Diversamente, nel caso di specie, né il rappresentante legale della società aveva concorso nella commissione del “riciclaggio” – da intendersi quale reato presupposto del “reimpiego” –, né l’altro imputato aveva avuto alcun ruolo nel
delitto di dichiarazione infedele (presupposto del
riciclaggio commesso dal rappresentante legale).
La Cassazione, tuttavia, ha ritenuto infondate tali doglianze,
/ EUTEKNEINFO / GIOVEDÌ, 05 MARZO 2015
provvedendo ad argomentare attraverso il richiamo alla nozione di profitto confiscabile nei reati tributari e attraverso
l’analisi dei rapporti tra riciclaggio (e reimpiego) e i reati
che ne sono presupposto.
Innanzitutto, viene precisato che il profitto del delitto tributario non va identificato con l’imponibile sottratto a tassazione, bensì nell’importo corrispondente all’imposta evasa.
Pertanto, correttamente il Tribunale avrebbe ritenuto sovrapponibile tale profitto rispetto a quello derivante dalla condotta di riciclaggio, per il quale rispondono sia gli imputati, sia
la società stessa in forza dell’art. 25-octies del DLgs.
231/2001.

MATERIALE DI LAVORO:
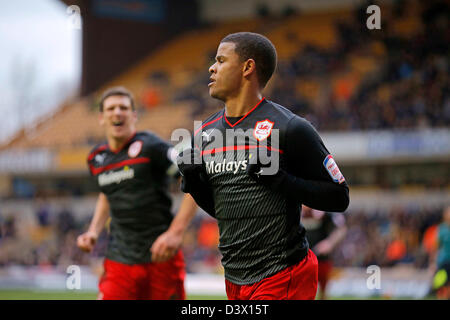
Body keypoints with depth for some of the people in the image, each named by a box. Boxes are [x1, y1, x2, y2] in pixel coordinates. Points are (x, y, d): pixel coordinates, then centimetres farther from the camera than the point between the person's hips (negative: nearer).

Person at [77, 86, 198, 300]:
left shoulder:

CONSEGNA:
Trascrivi senza modifiche la parte del brano sul riciclaggio e sui reati tributari che va da "Diversamente, nel caso" a "corrispondente all’imposta evasa.".

RISPOSTA:
Diversamente, nel caso di specie, né il rappresentante legale della società aveva concorso nella commissione del “riciclaggio” – da intendersi quale reato presupposto del “reimpiego” –, né l’altro imputato aveva avuto alcun ruolo nel
delitto di dichiarazione infedele (presupposto del
riciclaggio commesso dal rappresentante legale).
La Cassazione, tuttavia, ha ritenuto infondate tali doglianze,
/ EUTEKNEINFO / GIOVEDÌ, 05 MARZO 2015
provvedendo ad argomentare attraverso il richiamo alla nozione di profitto confiscabile nei reati tributari e attraverso
l’analisi dei rapporti tra riciclaggio (e reimpiego) e i reati
che ne sono presupposto.
Innanzitutto, viene precisato che il profitto del delitto tributario non va identificato con l’imponibile sottratto a tassazione, bensì nell’importo corrispondente all’imposta evasa.